The task: Collect every line of the records below that contains the word "wrist".

Records for this task:
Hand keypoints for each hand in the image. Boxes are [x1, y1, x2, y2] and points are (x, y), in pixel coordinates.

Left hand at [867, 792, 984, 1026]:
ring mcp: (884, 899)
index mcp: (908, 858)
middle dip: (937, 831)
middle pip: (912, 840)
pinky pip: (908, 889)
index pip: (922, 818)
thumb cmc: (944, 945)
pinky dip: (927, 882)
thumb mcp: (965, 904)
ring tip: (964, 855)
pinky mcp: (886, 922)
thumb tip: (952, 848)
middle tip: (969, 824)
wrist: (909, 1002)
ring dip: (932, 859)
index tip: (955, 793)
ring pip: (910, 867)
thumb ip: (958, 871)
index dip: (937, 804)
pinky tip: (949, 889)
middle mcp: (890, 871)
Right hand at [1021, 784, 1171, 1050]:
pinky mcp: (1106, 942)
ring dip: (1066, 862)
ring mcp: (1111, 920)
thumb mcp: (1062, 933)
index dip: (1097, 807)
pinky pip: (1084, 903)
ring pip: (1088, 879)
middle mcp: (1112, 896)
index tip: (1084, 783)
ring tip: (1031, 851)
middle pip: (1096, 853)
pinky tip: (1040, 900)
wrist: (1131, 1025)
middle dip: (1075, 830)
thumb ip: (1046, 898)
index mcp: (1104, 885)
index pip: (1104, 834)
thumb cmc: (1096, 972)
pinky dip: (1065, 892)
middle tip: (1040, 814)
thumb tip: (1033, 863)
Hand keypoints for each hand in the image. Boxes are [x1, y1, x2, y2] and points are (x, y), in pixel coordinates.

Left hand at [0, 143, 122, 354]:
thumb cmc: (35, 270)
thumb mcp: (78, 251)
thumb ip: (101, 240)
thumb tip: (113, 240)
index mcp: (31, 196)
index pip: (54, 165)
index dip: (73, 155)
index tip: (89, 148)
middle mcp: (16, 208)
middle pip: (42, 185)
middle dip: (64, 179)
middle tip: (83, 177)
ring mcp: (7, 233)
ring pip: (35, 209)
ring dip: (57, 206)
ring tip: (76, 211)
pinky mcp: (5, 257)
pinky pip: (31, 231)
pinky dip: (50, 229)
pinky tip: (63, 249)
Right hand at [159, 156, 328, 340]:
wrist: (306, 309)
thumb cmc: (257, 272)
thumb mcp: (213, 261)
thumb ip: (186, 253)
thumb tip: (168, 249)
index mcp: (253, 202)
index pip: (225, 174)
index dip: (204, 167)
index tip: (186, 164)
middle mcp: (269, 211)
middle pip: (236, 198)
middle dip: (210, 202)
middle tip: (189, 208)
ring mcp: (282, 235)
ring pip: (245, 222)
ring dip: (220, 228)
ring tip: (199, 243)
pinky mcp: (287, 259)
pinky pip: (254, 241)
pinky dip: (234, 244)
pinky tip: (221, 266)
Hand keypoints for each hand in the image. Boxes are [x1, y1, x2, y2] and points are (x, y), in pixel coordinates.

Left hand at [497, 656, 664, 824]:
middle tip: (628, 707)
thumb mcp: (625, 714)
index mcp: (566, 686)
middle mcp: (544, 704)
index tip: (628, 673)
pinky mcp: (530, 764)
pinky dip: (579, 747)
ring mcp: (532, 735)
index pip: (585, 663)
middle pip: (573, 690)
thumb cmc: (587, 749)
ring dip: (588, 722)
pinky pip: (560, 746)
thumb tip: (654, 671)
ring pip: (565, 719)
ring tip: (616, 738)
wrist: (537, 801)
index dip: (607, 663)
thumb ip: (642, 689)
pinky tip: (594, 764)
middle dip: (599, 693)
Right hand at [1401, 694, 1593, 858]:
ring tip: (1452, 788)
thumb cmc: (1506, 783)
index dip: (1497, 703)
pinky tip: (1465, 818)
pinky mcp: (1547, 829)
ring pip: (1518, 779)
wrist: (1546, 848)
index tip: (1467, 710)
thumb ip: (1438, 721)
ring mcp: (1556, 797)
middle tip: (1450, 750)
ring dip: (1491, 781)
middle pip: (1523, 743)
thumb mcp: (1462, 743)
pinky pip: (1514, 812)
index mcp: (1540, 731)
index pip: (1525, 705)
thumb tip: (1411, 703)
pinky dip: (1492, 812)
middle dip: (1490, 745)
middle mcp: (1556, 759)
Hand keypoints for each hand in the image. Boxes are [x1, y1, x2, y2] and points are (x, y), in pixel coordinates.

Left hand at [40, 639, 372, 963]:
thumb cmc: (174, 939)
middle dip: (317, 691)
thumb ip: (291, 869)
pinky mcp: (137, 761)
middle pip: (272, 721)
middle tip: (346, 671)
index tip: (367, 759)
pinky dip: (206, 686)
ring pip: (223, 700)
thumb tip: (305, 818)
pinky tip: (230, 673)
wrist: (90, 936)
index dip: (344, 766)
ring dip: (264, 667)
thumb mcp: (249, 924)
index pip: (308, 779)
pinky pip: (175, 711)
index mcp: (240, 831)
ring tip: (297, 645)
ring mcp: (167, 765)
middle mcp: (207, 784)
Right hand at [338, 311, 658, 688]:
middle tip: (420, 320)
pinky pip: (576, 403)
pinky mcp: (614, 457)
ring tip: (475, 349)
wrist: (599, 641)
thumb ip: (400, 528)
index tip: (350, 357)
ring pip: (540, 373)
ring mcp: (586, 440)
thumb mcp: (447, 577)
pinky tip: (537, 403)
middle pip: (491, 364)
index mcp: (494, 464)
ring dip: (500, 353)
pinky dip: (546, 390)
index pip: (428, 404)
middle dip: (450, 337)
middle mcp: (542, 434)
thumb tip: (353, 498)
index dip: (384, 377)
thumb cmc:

Response:
wrist: (909, 1002)
wrist: (1131, 1025)
wrist: (306, 309)
wrist: (537, 801)
wrist: (1546, 848)
wrist: (90, 936)
wrist: (599, 641)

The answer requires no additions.